[Opening Records for the exercise section]

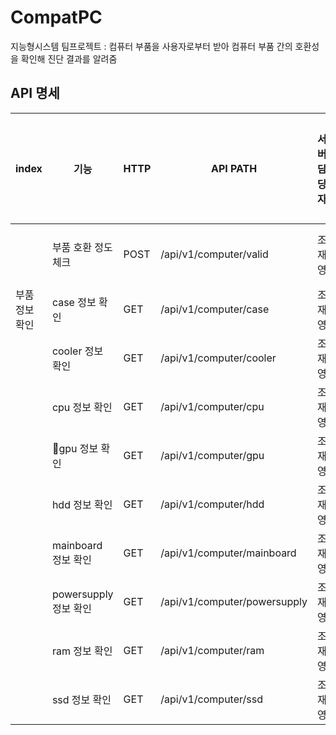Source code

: # CompatPC
지능형시스템 팀프로젝트 : 컴퓨터 부품을 사용자로부터 받아 컴퓨터 부품 간의 호환성을 확인해 진단 결과를 알려줌

## API 명세

| index    | 기능                | HTTP | API PATH                     | 서버 담당자 | 서버 개발 현황             | 프론트 담당자 | 프론트 개발 현황 |
| -------- | ----------------- | ---- | ---------------------------- | ------ | -------------------- | ------- | --------- |
|          | 부품 호환 정도 체크       | POST | /api/v1/computer/valid       | 조재영    | Service 계층 메인 로직 미구현 |         |           |
| 부품 정보 확인 | case 정보 확인        | GET  | /api/v1/computer/case        | 조재영    | 구현 완         |         |           |
|          | cooler 정보 확인      | GET  | /api/v1/computer/cooler      | 조재영    | 구현 완         |         |           |
|          | cpu 정보 확인         | GET  | /api/v1/computer/cpu         | 조재영    | 구현 완         |         |           |
|          | gpu 정보 확인        | GET  | /api/v1/computer/gpu         | 조재영    | 구현 완        |         |           |
|          | hdd 정보 확인         | GET  | /api/v1/computer/hdd         | 조재영    | 구현 완        |         |           |
|          | mainboard 정보 확인   | GET  | /api/v1/computer/mainboard   | 조재영    | 구현 완        |         |           |
|          | powersupply 정보 확인 | GET  | /api/v1/computer/powersupply | 조재영    | 구현 완         |         |           |
|          | ram 정보 확인         | GET  | /api/v1/computer/ram         | 조재영    | 구현 완        |         |           |
|          | ssd 정보 확인         | GET  | /api/v1/computer/ssd         | 조재영    | 구현 완         |         |           |

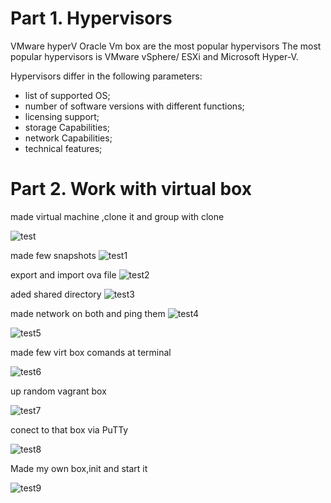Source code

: # Part 1. Hypervisors
VMware hyperV Oracle Vm box are the most popular hypervisors
The most popular hypervisors is VMware vSphere/ ESXi and Microsoft Hyper-V.

Hypervisors differ in the following parameters:
 - list of supported OS;
 - number of software versions with different functions;
 - licensing support;
 - storage Capabilities;
 - network Capabilities; 
 - technical features;

# Part 2. Work with virtual box
made virtual machine ,clone it and group with clone

![test](http://github.com/uklusu/DevOps_online_Lvov_2021Q4/blob/master/m2/task2.1/4.png?raw=true)

made few snapshots
![test1](http://github.com/uklusu/DevOps_online_Lvov_2021Q4/blob/master/m2/task2.1/5.png?raw=true)

export and import ova file
![test2](http://github.com/uklusu/DevOps_online_Lvov_2021Q4/blob/master/m2/task2.1/6.png?raw=true)

aded shared directory
![test3](http://github.com/uklusu/DevOps_online_Lvov_2021Q4/blob/master/m2/task2.1/102.3.png?raw=true)

made network on both and ping them
![test4](http://github.com/uklusu/DevOps_online_Lvov_2021Q4/blob/master/m2/task2.1/11.png?raw=true)

![test5](http://github.com/uklusu/DevOps_online_Lvov_2021Q4/blob/master/m2/task2.1/12.png?raw=true)

made few virt box comands at terminal 


![test6](http://github.com/uklusu/DevOps_online_Lvov_2021Q4/blob/master/m2/task2.1/13.png?raw=true)

up random vagrant box

![test7](http://github.com/uklusu/DevOps_online_Lvov_2021Q4/blob/master/m2/task2.1/14.png?raw=true)

conect to that box via PuTTy

![test8](http://github.com/uklusu/DevOps_online_Lvov_2021Q4/blob/master/m2/task2.1/15.png?raw=true)

Made my own box,init and start it

![test9](http://github.com/uklusu/DevOps_online_Lvov_2021Q4/blob/master/m2/task2.1/16.png?raw=true)
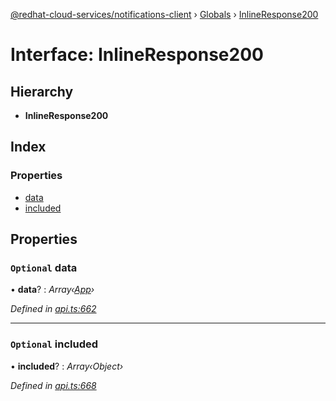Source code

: [@redhat-cloud-services/notifications-client](../README.md) › [Globals](../globals.md) › [InlineResponse200](inlineresponse200.md)

# Interface: InlineResponse200

## Hierarchy

* **InlineResponse200**

## Index

### Properties

* [data](inlineresponse200.md#optional-data)
* [included](inlineresponse200.md#optional-included)

## Properties

### `Optional` data

• **data**? : *Array‹[App](../modules/app.md)›*

*Defined in [api.ts:662](https://github.com/RedHatInsights/javascript-clients/blob/master/packages/hooks/api.ts#L662)*

___

### `Optional` included

• **included**? : *Array‹Object›*

*Defined in [api.ts:668](https://github.com/RedHatInsights/javascript-clients/blob/master/packages/hooks/api.ts#L668)*
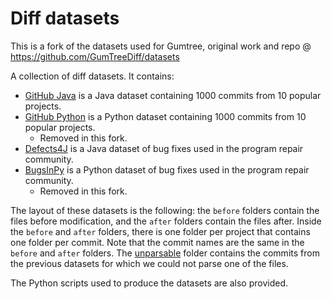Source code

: # Diff datasets

This is a fork of the datasets used for Gumtree, original work and repo @ https://github.com/GumTreeDiff/datasets

A collection of diff datasets. It contains:

- [GitHub Java](https://github.com/syntax/datasets/tree/main/gh-java) is a Java dataset containing 1000 commits from 10 popular projects.
- [GitHub Python](https://github.com/GumTreeDiff/datasets/tree/main/gh-python) is a Python dataset containing 1000 commits from 10 popular projects.
    - Removed in this fork.
- [Defects4J](https://github.com/syntax/datasets/tree/main/defects4j) is a Java dataset of bug fixes used in the program repair community.
- [BugsInPy](https://github.com/GumTreeDiff/datasets/tree/main/bugsinpy)  is a Python dataset of bug fixes used in the program repair community.
    - Removed in this fork.

The layout of these datasets is the following: the `before` folders contain the files before modification, and the `after` folders contain the files after. Inside the `before` and `after` folders, there is one folder per project that contains one folder per commit. Note that the commit names are the same in the `before` and `after` folders. The [unparsable](https://github.com/GumTreeDiff/datasets/tree/main/unparsable) folder contains the commits from the previous datasets for which we could not parse one of the files.

The Python scripts used to produce the datasets are also provided.
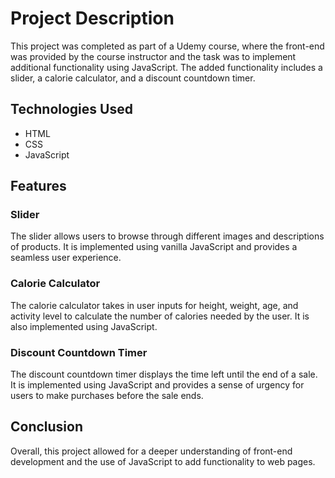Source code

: # Project Description

This project was completed as part of a Udemy course, where the front-end was provided by the course instructor and the task was to implement additional functionality using JavaScript. The added functionality includes a slider, a calorie calculator, and a discount countdown timer.

## Technologies Used

- HTML
- CSS
- JavaScript

## Features

### Slider

The slider allows users to browse through different images and descriptions of products. It is implemented using vanilla JavaScript and provides a seamless user experience.

### Calorie Calculator

The calorie calculator takes in user inputs for height, weight, age, and activity level to calculate the number of calories needed by the user. It is also implemented using JavaScript.

### Discount Countdown Timer

The discount countdown timer displays the time left until the end of a sale. It is implemented using JavaScript and provides a sense of urgency for users to make purchases before the sale ends.

## Conclusion

Overall, this project allowed for a deeper understanding of front-end development and the use of JavaScript to add functionality to web pages.

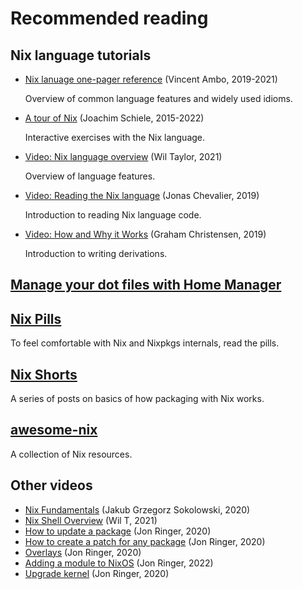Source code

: # Recommended reading

## Nix language tutorials

- [Nix lanuage one-pager reference](https://github.com/tazjin/nix-1p) (Vincent Ambo, 2019-2021)

  Overview of common language features and widely used idioms.

- [A tour of Nix](https://nixcloud.io/tour) (Joachim Schiele, 2015-2022)

  Interactive exercises with the Nix language.

- [Video: Nix language overview](https://www.youtube.com/watch?v=eCapIx9heBw&list=PL-saUBvIJzOkjAw_vOac75v-x6EzNzZq-&index=5) (Wil Taylor, 2021)

  Overview of language features.

- [Video: Reading the Nix language](https://youtu.be/hbJkMl631FE?t=1533) (Jonas Chevalier, 2019)

  Introduction to reading Nix language code.

- [Video: How and Why it Works](https://youtu.be/hbJkMl631FE?t=4806) (Graham Christensen, 2019)

  Introduction to writing derivations.

## [Manage your dot files with Home Manager](https://ghedam.at/24353/tutorial-getting-started-with-home-manager-for-nix)

## [Nix Pills](https://nixos.org/nixos/nix-pills/index.html)

To feel comfortable with Nix and Nixpkgs internals, read the pills.

## [Nix Shorts](https://github.com/justinwoo/nix-shorts)

A series of posts on basics of how packaging with Nix works.

## [awesome-nix](https://nix-community.github.io/awesome-nix/)

A collection of Nix resources.

## Other videos

* [Nix Fundamentals](https://www.youtube.com/watch?v=m4sv2M9jRLg) (Jakub Grzegorz Sokolowski, 2020)
* [Nix Shell Overview](https://www.youtube.com/watch?v=SGekN4pDExY) (Wil T, 2021)
* [How to update a package](https://www.youtube.com/watch?v=D_IZ2EfW_8U) (Jon Ringer, 2020)
* [How to create a patch for any package](https://www.youtube.com/watch?v=5K_2RSjbdXc) (Jon Ringer, 2020)
* [Overlays](https://www.youtube.com/watch?v=dGAL3gMXvug) (Jon Ringer, 2020)
* [Adding a module to NixOS](https://www.youtube.com/watch?v=bkDYmvKINm8) (Jon Ringer, 2022)
* [Upgrade kernel](https://www.youtube.com/watch?v=Zi_vbddNXtg) (Jon Ringer, 2020)
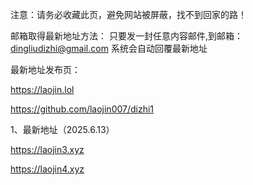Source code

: 注意：请务必收藏此页，避免网站被屏蔽，找不到回家的路！

邮箱取得最新地址方法： 只要发一封任意内容邮件,到邮箱：dingliudizhi@gmail.com 系统会自动回覆最新地址

最新地址发布页：

<a style="color: #0000ff;" href="https://laojin.lol" target="_blank">https://laojin.lol</a>

<a style="color: #0000ff;" href="https://github.com/laojin007/dizhi1" target="_blank">https://github.com/laojin007/dizhi1</a>

1、最新地址（2025.6.13）

<a style="color: #0000ff;" href="https://laojin3.xyz" target="_blank">https://laojin3.xyz</a>

<a style="color: #0000ff;" href="https://laojin4.xyz" target="_blank">https://laojin4.xyz</a>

[Closing Records for the exercise section]

**Task requirements**. Show each line of the data that contains the string "pills".

**Task response**.
## [Nix Pills](https://nixos.org/nixos/nix-pills/index.html)
To feel comfortable with Nix and Nixpkgs internals, read the pills.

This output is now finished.